Beyond Healthcare
CMC’s Low-Cost Effective Care Unit (LCECU) cares for disadvantaged people in the slums of Vellore. During the lockdown, our team found that many of their patients were struggling. The elderly, destitute and the very poor needed ready cooked food, not just dry provisions.
The Hope House (a local NGO) and Papa’s House (a church) also wanted to help. Together, we were able to deliver 85 packed lunches every day from March 31st. After a few days, with help from the Thrupti Foundation and an alumnus group from Ida Scudder School, this was scaled up to 400 packets a day. Recently a group of young CMC doctors have joined the effort, preparing 30 more lunches a day.
As the lockdown progressed we could no longer deliver food to the slums. Where possible, we gave local volunteers money to buy provisions. They prepared a variety of simple meals in their community kitchens. At lunch time, young and old would come, bringing their tiffin boxes, to collect tasty hot food. Hope House and Papa’s House continued to provide packed lunches which local volunteers would collect and distribute. At the peak we were feeding 600 people daily from the slum areas.
The team also organised medicines for elderly and disabled patients unable to visit LCECU, and delivered these to their homes.
It is amazing what can be done through partnerships, even in difficult times such as the Coronavirus pandemic. Working with many volunteers, donors and small organisations, LCECU touched hundreds of lives. Thank you for being part of the chain of love that allows us to care for marginalised communities and individuals.

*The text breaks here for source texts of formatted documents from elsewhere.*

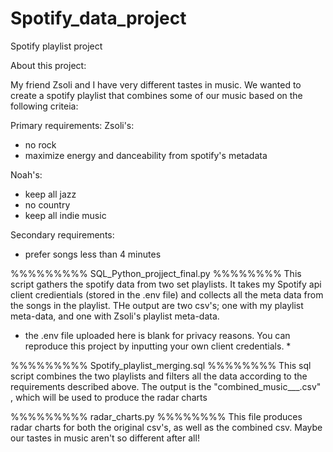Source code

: # Spotify_data_project
 Spotify playlist project

About this project:

My friend Zsoli and I have very different tastes in music. We wanted to create a spotify playlist that combines
some of our music based on the following criteia:

Primary requirements:
Zsoli's:
- no rock
- maximize energy and danceability from spotify's metadata

Noah's: 
- keep all jazz
- no country
- keep all indie music

Secondary requirements:
- prefer songs less than 4 minutes

%%%%%%%%% SQL_Python_projject_final.py %%%%%%%%
This script gathers the spotify data from two set playlists. It takes my Spotify api client credientials (stored in the .env file) and collects
all the meta data from the songs in the playlist. THe output are two csv's; one with my playlist meta-data, and one with Zsoli's playlist meta-data.

* the .env file uploaded here is blank for privacy reasons. You can reproduce this project by inputting your own client credentials. *


%%%%%%%%% Spotify_playlist_merging.sql %%%%%%%%
This sql script combines the two playlists and filters all the data according to the requirements described above. The output is the 
"combined_music___.csv" , which will be used to produce the radar charts

%%%%%%%%% radar_charts.py %%%%%%%%
This file produces radar charts for both the original csv's, as well as the combined csv. Maybe our tastes in music aren't so different after all!





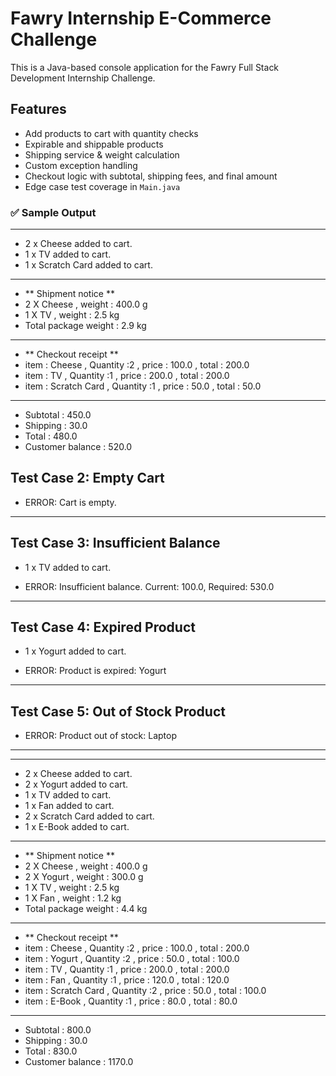 # Fawry Internship E-Commerce Challenge

This is a Java-based console application for the Fawry Full Stack Development Internship Challenge.

## Features

- Add products to cart with quantity checks
- Expirable and shippable products
- Shipping service & weight calculation
- Custom exception handling
- Checkout logic with subtotal, shipping fees, and final amount
- Edge case test coverage in `Main.java`

### ✅ Sample Output

---------------------------------------------------
- 2 x Cheese added to cart.
- 1 x TV added to cart.
- 1 x Scratch Card added to cart.
---------------------------------------------------
- ** Shipment notice **
- 2 X Cheese , weight : 400.0 g
- 1 X TV , weight : 2.5 kg
- Total package weight : 2.9 kg
-----------------------------------------------------
- ** Checkout receipt **
- item : Cheese , Quantity :2 , price : 100.0 , total : 200.0
- item : TV , Quantity :1 , price : 200.0 , total : 200.0
- item : Scratch Card , Quantity :1 , price : 50.0 , total : 50.0
----------------------------------------------------------
- Subtotal : 450.0
- Shipping : 30.0
- Total : 480.0
- Customer balance : 520.0

 

 Test Case 2: Empty Cart 
---------------------------------------------------  

- ERROR: Cart is empty.


---------------------------------------------------  

 
 Test Case 3: Insufficient Balance 
---------------------------------------------------  
- 1 x TV added to cart.  

- ERROR: Insufficient balance. Current: 100.0, Required: 530.0  

---------------------------------------------------  

 
 Test Case 4: Expired Product 
---------------------------------------------------  
- 1 x Yogurt added to cart.  
 
- ERROR: Product is expired: Yogurt  

---------------------------------------------------  


 Test Case 5: Out of Stock Product 
---------------------------------------------------  
- ERROR: Product out of stock: Laptop

---------------------------------------------------  

---------------------------------------------------
- 2 x Cheese added to cart.
- 2 x Yogurt added to cart.
- 1 x TV added to cart.
- 1 x Fan added to cart.
- 2 x Scratch Card added to cart.
- 1 x E-Book added to cart.
---------------------------------------------------
- ** Shipment notice **
- 2 X Cheese , weight : 400.0 g
- 2 X Yogurt , weight : 300.0 g
- 1 X TV , weight : 2.5 kg
- 1 X Fan , weight : 1.2 kg
- Total package weight : 4.4 kg
-----------------------------------------------------
- ** Checkout receipt **
- item : Cheese , Quantity :2 , price : 100.0 , total : 200.0
- item : Yogurt , Quantity :2 , price : 50.0 , total : 100.0
- item : TV , Quantity :1 , price : 200.0 , total : 200.0
- item : Fan , Quantity :1 , price : 120.0 , total : 120.0
- item : Scratch Card , Quantity :2 , price : 50.0 , total : 100.0
- item : E-Book , Quantity :1 , price : 80.0 , total : 80.0
----------------------------------------------------------
- Subtotal : 800.0
- Shipping : 30.0
- Total : 830.0
- Customer balance : 1170.0

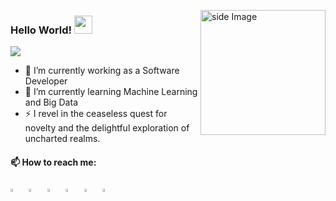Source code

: <a href="https://github.com/EncryptedKishor/"><img src="https://github.com/sciencepal/sciencepal/blob/master/assets/life_balance.gif" alt="side Image" align="right" width="200" height="auto" /></a>

  ### Hello World!  <a href="#"><img src="https://github.com/sciencepal/sciencepal/blob/master/assets/Hi.gif" width="29px"></a>
  ![](https://camo.githubusercontent.com/e8d12c1bfe933583a83fe1521d746d4a284d0647bc775a2fe9a576dd73fb0807/68747470733a2f2f76697369746f722d62616467652e6c616f62692e6963752f62616467653f706167655f69643d48616c656d6f4750412f48616c656d6f475041)
  
  - 🔭 I’m currently working as a Software Developer
  - 🌱 I’m currently learning Machine Learning and Big Data
  - ⚡ I revel in the ceaseless quest for novelty and the delightful exploration of uncharted realms.
  
  #### 📫 How to reach me:
  
[<img src="https://github.com/sciencepal/sciencepal/blob/master/assets/discord-round.svg" width="3.5%"/>](https://discord.gg/encryptedkishor)  &nbsp; [<img src="https://img.icons8.com/color/48/000000/twitter.png" width="3.5%"/>](https://twitter.com/encryptedkishor)  &nbsp; [<img src="https://img.icons8.com/color/48/000000/linkedin.png" width="3.5%"/>](https://www.linkedin.com/in/encryptedkishor/)  &nbsp; [<img src="https://img.icons8.com/fluent/48/000000/facebook-new.png" width="3.5%"/>](https://www.facebook.com/encryptedkishor)  &nbsp; [<img src="https://img.icons8.com/fluent/48/000000/instagram-new.png" width="3.5%"/>](https://www.instagram.com/encryptedkishor)  &nbsp; <a href="mailto:encryptedkishor@gmail.com"> <img src="https://img.icons8.com/fluent/48/000000/gmail.png" width="3.5%"/>
  

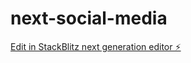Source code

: # next-social-media

[Edit in StackBlitz next generation editor ⚡️](https://stackblitz.com/~/github.com/TheOneAndOnlyyy/next-social-media)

Thank you for your support!
Details and pictures contributed by Low Cost Effective Care Unit
A 40-bedded facility housed in the Schell Eye campus in Vellore town and managed primarily by Family Medicine specialists, the Low Cost Effective Care Unit provides services to poor urban patients at affordable costs.
How LCECU works
Patients pay a one-time registration fee of Rs 25. Routine care attracts no consultation fee but medicines are paid for – often at subsidised cost. Costs are kept to a minimum in many ways. Patient counselling helps better self-management. Good history-taking and thorough physical examinations along with prudence in requesting tests and scans keep investigation costs down. The use of generic drugs and basic, no-frills infrastructure all help to reduce costs.
First-time patients are required to provide proof of residence and are screened subsequently by social workers. Patients may also be referred to LCECU by the social workers and by community health and urban health nurses in the College of Nursing’s Community Health wing.
The LCECU is one of Christian Medical College’s major responses to the poor living in Vellore city. It is a testament to CMC’s commitment to the poor, disabled, disadvantaged, marginalised and vulnerable.
LCECU provides primary and secondary health care by Family and Community Health Physicians, at low cost to the residents of Vellore. They give direct referral links to the main CMC hospital when required. It is a unique model of true voluntary ‘Social Responsibility’ that CMC designed in the early 1980s.
How LCECU provides low-cost care:
1. There is minimal yet essential infrastructure.
2. Charts are maintained by patients themselves.
3. Family medicine approach and judicious use of investigations.
4. Limited yet essential ‘gadgets’ – eg. Ultrasound for antenatal care.
5. Staff multi-task.
6. Use of generic medicines.
7. Easy, free or subsidized access to specialists.
8. In-built subsidies for all and especially for those who cannot pay.
LCECU is also unique in its ability to do partial justice to holistic health care by intervening at the social level for many patients and their families.
Family Medicine Department in LCECU
Additionally, LCECU is where Family Medicine has been incubated in recent years (formerly it was in the Community Health Department) and we are proud that in 2008 the Family Medicine Department was established (1st in a medical college in India). The MD in Family Medicine was started in 2017 after years of effort by many in CMC.
Increasing services
Over the years, these services have been expanded by
- broadening community mapping,
- raising the number of outreach clinics,
- school health programmes and
- community-based rehabilitation of the disabled.
In partnership with the Department of Physical Medicine and Rehabilitation, the Project Helmet was initiated in 2014. Using half-day workshops among college students, this project sensitises the youth and young motorists about injury prevention and safe driving practices.